**Task objective**
Each line of the data has to be transcribed exactly.

**Information shown**
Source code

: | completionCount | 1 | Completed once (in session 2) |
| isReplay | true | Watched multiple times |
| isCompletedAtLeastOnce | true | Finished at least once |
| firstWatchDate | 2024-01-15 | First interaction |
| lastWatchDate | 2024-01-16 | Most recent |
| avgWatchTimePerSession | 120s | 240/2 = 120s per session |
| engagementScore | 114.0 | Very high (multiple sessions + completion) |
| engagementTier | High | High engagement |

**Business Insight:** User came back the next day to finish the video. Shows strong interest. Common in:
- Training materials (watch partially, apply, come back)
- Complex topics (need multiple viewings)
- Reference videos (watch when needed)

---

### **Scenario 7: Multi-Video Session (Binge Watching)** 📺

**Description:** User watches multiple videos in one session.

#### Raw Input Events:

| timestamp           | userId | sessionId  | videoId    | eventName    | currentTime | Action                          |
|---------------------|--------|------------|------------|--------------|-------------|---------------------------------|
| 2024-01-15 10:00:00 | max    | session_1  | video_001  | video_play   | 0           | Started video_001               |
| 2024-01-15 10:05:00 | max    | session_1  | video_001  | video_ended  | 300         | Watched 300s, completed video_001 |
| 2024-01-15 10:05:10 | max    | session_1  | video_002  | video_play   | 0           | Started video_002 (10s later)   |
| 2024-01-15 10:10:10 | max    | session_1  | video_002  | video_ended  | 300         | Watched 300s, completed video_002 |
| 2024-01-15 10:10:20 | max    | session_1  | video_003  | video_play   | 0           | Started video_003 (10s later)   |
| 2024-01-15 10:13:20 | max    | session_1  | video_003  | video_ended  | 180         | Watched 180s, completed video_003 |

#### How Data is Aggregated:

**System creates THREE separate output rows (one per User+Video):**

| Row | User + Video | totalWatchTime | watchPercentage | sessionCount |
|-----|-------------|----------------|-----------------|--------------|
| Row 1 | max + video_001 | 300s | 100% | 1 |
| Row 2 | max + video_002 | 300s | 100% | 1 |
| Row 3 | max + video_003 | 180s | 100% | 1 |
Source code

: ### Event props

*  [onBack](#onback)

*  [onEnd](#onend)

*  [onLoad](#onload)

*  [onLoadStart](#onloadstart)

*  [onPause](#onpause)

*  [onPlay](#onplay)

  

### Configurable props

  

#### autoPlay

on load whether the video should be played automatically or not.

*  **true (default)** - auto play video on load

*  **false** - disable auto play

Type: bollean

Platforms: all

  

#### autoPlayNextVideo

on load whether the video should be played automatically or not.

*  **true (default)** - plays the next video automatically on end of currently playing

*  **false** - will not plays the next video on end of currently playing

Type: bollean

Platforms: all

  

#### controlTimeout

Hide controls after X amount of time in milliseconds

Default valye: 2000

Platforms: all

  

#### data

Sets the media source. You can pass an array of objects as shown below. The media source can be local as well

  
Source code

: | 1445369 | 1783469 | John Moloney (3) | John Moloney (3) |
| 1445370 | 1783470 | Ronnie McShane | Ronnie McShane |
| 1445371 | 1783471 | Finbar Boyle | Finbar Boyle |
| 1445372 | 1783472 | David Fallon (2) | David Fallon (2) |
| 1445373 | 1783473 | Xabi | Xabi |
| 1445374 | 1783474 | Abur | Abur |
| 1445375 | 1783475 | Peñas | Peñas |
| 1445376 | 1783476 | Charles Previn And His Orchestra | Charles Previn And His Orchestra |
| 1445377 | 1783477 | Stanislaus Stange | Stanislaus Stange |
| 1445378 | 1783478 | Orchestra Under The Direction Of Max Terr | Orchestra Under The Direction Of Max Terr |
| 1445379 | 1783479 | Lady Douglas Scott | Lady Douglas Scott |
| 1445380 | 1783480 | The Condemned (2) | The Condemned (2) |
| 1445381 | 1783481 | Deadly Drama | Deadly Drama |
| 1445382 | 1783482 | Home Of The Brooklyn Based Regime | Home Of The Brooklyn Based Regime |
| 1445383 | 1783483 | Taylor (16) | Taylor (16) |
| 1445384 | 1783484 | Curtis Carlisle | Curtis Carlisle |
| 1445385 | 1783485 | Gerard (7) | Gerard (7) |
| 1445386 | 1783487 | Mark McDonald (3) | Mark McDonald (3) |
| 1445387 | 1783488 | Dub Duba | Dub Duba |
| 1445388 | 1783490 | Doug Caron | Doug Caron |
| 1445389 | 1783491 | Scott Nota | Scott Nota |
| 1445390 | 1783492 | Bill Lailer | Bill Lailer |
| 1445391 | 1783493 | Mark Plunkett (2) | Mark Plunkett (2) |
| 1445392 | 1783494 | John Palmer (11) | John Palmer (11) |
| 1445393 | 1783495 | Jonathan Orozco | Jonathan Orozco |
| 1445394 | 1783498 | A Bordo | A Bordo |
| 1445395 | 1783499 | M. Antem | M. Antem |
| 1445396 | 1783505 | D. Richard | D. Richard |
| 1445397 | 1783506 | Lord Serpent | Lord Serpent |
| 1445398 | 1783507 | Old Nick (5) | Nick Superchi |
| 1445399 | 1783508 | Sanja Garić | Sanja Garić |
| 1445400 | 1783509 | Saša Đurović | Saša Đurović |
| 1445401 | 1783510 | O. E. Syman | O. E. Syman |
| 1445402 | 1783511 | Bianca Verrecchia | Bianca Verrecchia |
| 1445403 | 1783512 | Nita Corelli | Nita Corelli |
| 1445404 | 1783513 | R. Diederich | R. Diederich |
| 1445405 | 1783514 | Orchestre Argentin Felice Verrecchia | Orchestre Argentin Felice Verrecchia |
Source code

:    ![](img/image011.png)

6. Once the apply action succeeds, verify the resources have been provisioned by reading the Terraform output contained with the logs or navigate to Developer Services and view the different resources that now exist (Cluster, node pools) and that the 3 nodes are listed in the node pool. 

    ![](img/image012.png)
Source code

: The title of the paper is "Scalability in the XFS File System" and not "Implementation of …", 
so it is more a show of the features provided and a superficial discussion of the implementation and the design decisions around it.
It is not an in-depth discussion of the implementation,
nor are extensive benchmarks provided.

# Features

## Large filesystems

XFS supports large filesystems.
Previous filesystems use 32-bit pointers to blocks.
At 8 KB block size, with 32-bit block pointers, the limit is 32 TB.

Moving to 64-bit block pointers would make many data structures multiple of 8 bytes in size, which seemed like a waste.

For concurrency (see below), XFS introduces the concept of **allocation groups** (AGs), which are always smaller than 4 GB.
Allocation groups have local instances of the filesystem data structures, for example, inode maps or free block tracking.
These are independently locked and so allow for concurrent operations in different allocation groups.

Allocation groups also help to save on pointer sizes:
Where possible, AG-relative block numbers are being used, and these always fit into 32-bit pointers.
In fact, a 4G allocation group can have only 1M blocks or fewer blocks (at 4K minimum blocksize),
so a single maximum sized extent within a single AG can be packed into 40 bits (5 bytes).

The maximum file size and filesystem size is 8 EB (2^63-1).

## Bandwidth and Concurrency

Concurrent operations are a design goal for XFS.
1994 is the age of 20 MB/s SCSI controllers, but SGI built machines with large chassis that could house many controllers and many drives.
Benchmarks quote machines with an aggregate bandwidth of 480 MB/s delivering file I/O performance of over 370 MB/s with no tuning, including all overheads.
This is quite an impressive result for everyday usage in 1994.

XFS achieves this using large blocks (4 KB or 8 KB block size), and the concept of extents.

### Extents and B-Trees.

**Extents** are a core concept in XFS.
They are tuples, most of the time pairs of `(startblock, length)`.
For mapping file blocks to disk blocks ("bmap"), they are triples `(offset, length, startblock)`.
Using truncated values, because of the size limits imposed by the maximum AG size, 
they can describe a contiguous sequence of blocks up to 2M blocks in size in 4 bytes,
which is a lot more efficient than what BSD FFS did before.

**Output of the exercise**
Source code

: | completionCount | 1 | Completed once (in session 2) |
| isReplay | true | Watched multiple times |
| isCompletedAtLeastOnce | true | Finished at least once |
| firstWatchDate | 2024-01-15 | First interaction |
| lastWatchDate | 2024-01-16 | Most recent |
| avgWatchTimePerSession | 120s | 240/2 = 120s per session |
| engagementScore | 114.0 | Very high (multiple sessions + completion) |
| engagementTier | High | High engagement |

**Business Insight:** User came back the next day to finish the video. Shows strong interest. Common in:
- Training materials (watch partially, apply, come back)
- Complex topics (need multiple viewings)
- Reference videos (watch when needed)

---

### **Scenario 7: Multi-Video Session (Binge Watching)** 📺

**Description:** User watches multiple videos in one session.

#### Raw Input Events:

| timestamp           | userId | sessionId  | videoId    | eventName    | currentTime | Action                          |
|---------------------|--------|------------|------------|--------------|-------------|---------------------------------|
| 2024-01-15 10:00:00 | max    | session_1  | video_001  | video_play   | 0           | Started video_001               |
| 2024-01-15 10:05:00 | max    | session_1  | video_001  | video_ended  | 300         | Watched 300s, completed video_001 |
| 2024-01-15 10:05:10 | max    | session_1  | video_002  | video_play   | 0           | Started video_002 (10s later)   |
| 2024-01-15 10:10:10 | max    | session_1  | video_002  | video_ended  | 300         | Watched 300s, completed video_002 |
| 2024-01-15 10:10:20 | max    | session_1  | video_003  | video_play   | 0           | Started video_003 (10s later)   |
| 2024-01-15 10:13:20 | max    | session_1  | video_003  | video_ended  | 180         | Watched 180s, completed video_003 |

#### How Data is Aggregated:

**System creates THREE separate output rows (one per User+Video):**

| Row | User + Video | totalWatchTime | watchPercentage | sessionCount |
|-----|-------------|----------------|-----------------|--------------|
| Row 1 | max + video_001 | 300s | 100% | 1 |
| Row 2 | max + video_002 | 300s | 100% | 1 |
| Row 3 | max + video_003 | 180s | 100% | 1 |
Source code

: ### Event props

*  [onBack](#onback)

*  [onEnd](#onend)

*  [onLoad](#onload)

*  [onLoadStart](#onloadstart)

*  [onPause](#onpause)

*  [onPlay](#onplay)

  

### Configurable props

  

#### autoPlay

on load whether the video should be played automatically or not.

*  **true (default)** - auto play video on load

*  **false** - disable auto play

Type: bollean

Platforms: all

  

#### autoPlayNextVideo

on load whether the video should be played automatically or not.

*  **true (default)** - plays the next video automatically on end of currently playing

*  **false** - will not plays the next video on end of currently playing

Type: bollean

Platforms: all

  

#### controlTimeout

Hide controls after X amount of time in milliseconds

Default valye: 2000

Platforms: all

  

#### data

Sets the media source. You can pass an array of objects as shown below. The media source can be local as well

  
Source code

: | 1445369 | 1783469 | John Moloney (3) | John Moloney (3) |
| 1445370 | 1783470 | Ronnie McShane | Ronnie McShane |
| 1445371 | 1783471 | Finbar Boyle | Finbar Boyle |
| 1445372 | 1783472 | David Fallon (2) | David Fallon (2) |
| 1445373 | 1783473 | Xabi | Xabi |
| 1445374 | 1783474 | Abur | Abur |
| 1445375 | 1783475 | Peñas | Peñas |
| 1445376 | 1783476 | Charles Previn And His Orchestra | Charles Previn And His Orchestra |
| 1445377 | 1783477 | Stanislaus Stange | Stanislaus Stange |
| 1445378 | 1783478 | Orchestra Under The Direction Of Max Terr | Orchestra Under The Direction Of Max Terr |
| 1445379 | 1783479 | Lady Douglas Scott | Lady Douglas Scott |
| 1445380 | 1783480 | The Condemned (2) | The Condemned (2) |
| 1445381 | 1783481 | Deadly Drama | Deadly Drama |
| 1445382 | 1783482 | Home Of The Brooklyn Based Regime | Home Of The Brooklyn Based Regime |
| 1445383 | 1783483 | Taylor (16) | Taylor (16) |
| 1445384 | 1783484 | Curtis Carlisle | Curtis Carlisle |
| 1445385 | 1783485 | Gerard (7) | Gerard (7) |
| 1445386 | 1783487 | Mark McDonald (3) | Mark McDonald (3) |
| 1445387 | 1783488 | Dub Duba | Dub Duba |
| 1445388 | 1783490 | Doug Caron | Doug Caron |
| 1445389 | 1783491 | Scott Nota | Scott Nota |
| 1445390 | 1783492 | Bill Lailer | Bill Lailer |
| 1445391 | 1783493 | Mark Plunkett (2) | Mark Plunkett (2) |
| 1445392 | 1783494 | John Palmer (11) | John Palmer (11) |
| 1445393 | 1783495 | Jonathan Orozco | Jonathan Orozco |
| 1445394 | 1783498 | A Bordo | A Bordo |
| 1445395 | 1783499 | M. Antem | M. Antem |
| 1445396 | 1783505 | D. Richard | D. Richard |
| 1445397 | 1783506 | Lord Serpent | Lord Serpent |
| 1445398 | 1783507 | Old Nick (5) | Nick Superchi |
| 1445399 | 1783508 | Sanja Garić | Sanja Garić |
| 1445400 | 1783509 | Saša Đurović | Saša Đurović |
| 1445401 | 1783510 | O. E. Syman | O. E. Syman |
| 1445402 | 1783511 | Bianca Verrecchia | Bianca Verrecchia |
| 1445403 | 1783512 | Nita Corelli | Nita Corelli |
| 1445404 | 1783513 | R. Diederich | R. Diederich |
| 1445405 | 1783514 | Orchestre Argentin Felice Verrecchia | Orchestre Argentin Felice Verrecchia |
Source code

:    ![](img/image011.png)

6. Once the apply action succeeds, verify the resources have been provisioned by reading the Terraform output contained with the logs or navigate to Developer Services and view the different resources that now exist (Cluster, node pools) and that the 3 nodes are listed in the node pool. 

    ![](img/image012.png)
Source code

: The title of the paper is "Scalability in the XFS File System" and not "Implementation of …", 
so it is more a show of the features provided and a superficial discussion of the implementation and the design decisions around it.
It is not an in-depth discussion of the implementation,
nor are extensive benchmarks provided.

# Features

## Large filesystems

XFS supports large filesystems.
Previous filesystems use 32-bit pointers to blocks.
At 8 KB block size, with 32-bit block pointers, the limit is 32 TB.

Moving to 64-bit block pointers would make many data structures multiple of 8 bytes in size, which seemed like a waste.

For concurrency (see below), XFS introduces the concept of **allocation groups** (AGs), which are always smaller than 4 GB.
Allocation groups have local instances of the filesystem data structures, for example, inode maps or free block tracking.
These are independently locked and so allow for concurrent operations in different allocation groups.

Allocation groups also help to save on pointer sizes:
Where possible, AG-relative block numbers are being used, and these always fit into 32-bit pointers.
In fact, a 4G allocation group can have only 1M blocks or fewer blocks (at 4K minimum blocksize),
so a single maximum sized extent within a single AG can be packed into 40 bits (5 bytes).

The maximum file size and filesystem size is 8 EB (2^63-1).

## Bandwidth and Concurrency

Concurrent operations are a design goal for XFS.
1994 is the age of 20 MB/s SCSI controllers, but SGI built machines with large chassis that could house many controllers and many drives.
Benchmarks quote machines with an aggregate bandwidth of 480 MB/s delivering file I/O performance of over 370 MB/s with no tuning, including all overheads.
This is quite an impressive result for everyday usage in 1994.

XFS achieves this using large blocks (4 KB or 8 KB block size), and the concept of extents.

### Extents and B-Trees.

**Extents** are a core concept in XFS.
They are tuples, most of the time pairs of `(startblock, length)`.
For mapping file blocks to disk blocks ("bmap"), they are triples `(offset, length, startblock)`.
Using truncated values, because of the size limits imposed by the maximum AG size, 
they can describe a contiguous sequence of blocks up to 2M blocks in size in 4 bytes,
which is a lot more efficient than what BSD FFS did before.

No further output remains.